As a high school humanities teacher in Durango, I’m intimately aware of the role adults play in inspiring the values and character of our youths. As role models in our communities, it’s our responsibility to lead by example and work together with respect and kindness, despite our differences, so the young people in our lives might do the same. That is why I’m thrilled to see that our community-supported Hermosa Creek bill has passed through Congress and will soon become law. Hermosa Creek is a stunning place worthy of protection in its own right, but it’s the process by which we’ve protected it that has been most impressive to me.
Broad support from a diverse group of local stakeholders, bipartisan leadership in Congress and perseverance is how we turned six years of negotiations and a community-supported bill into law. Without any one of these components, permanent protections for the area wouldn’t have been possible. What a great story to be able to share with students here in the Southwest – that when we put forth the effort to work together, find common ground rooted in shared values and work diligently toward a goal, we can be drivers of truly positive change in our community.

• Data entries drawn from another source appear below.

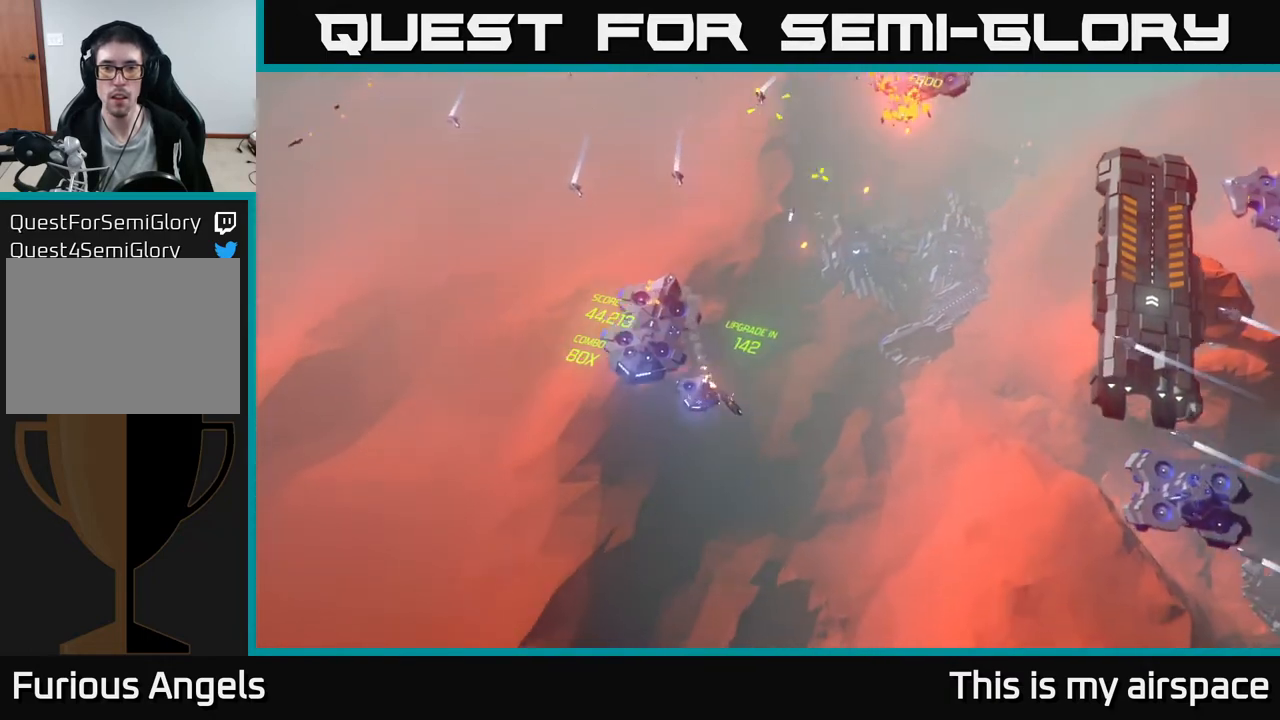
{"buttons": [], "left_stick": "center", "events": [[150, "left_stick", "center"]]}
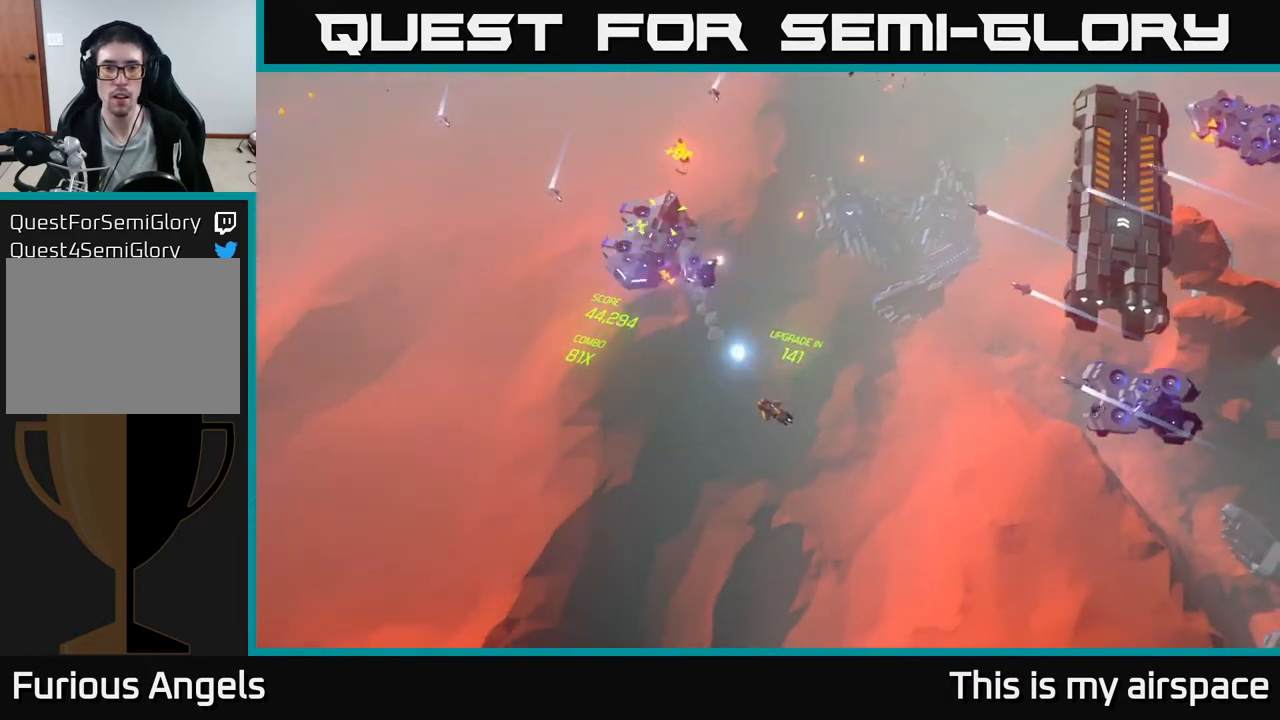
{"buttons": [], "left_stick": "right", "events": [[450, "left_stick", "right"]]}
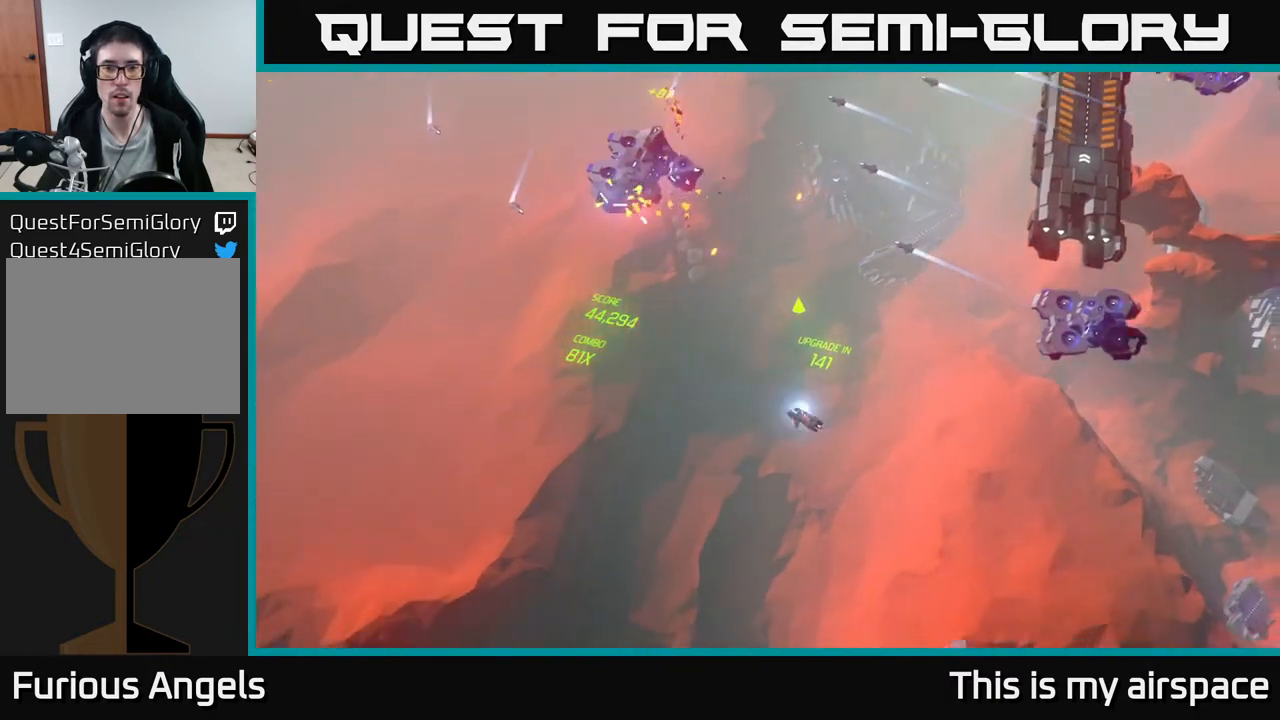
{"buttons": [], "left_stick": "center", "events": [[183, "left_stick", "up-right"], [450, "left_stick", "center"]]}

As we aim to inspire a new generation of Coloradans to care for our land and for each other, we must remember to share with them successes like Hermosa Creek, which demonstrate the value of collaboration and how by working together, we can triumph over difficulties like partisanship and political difference. On that note, I’d like to thank the countless people in our region who worked together to protect our beautiful backyard, and did so with respect for each other and our town. I’d also like to thank and congratulate Rep. Scott Tipton and Sen. Michael Bennet for their leadership on Hermosa Creek and for supporting our community consensus.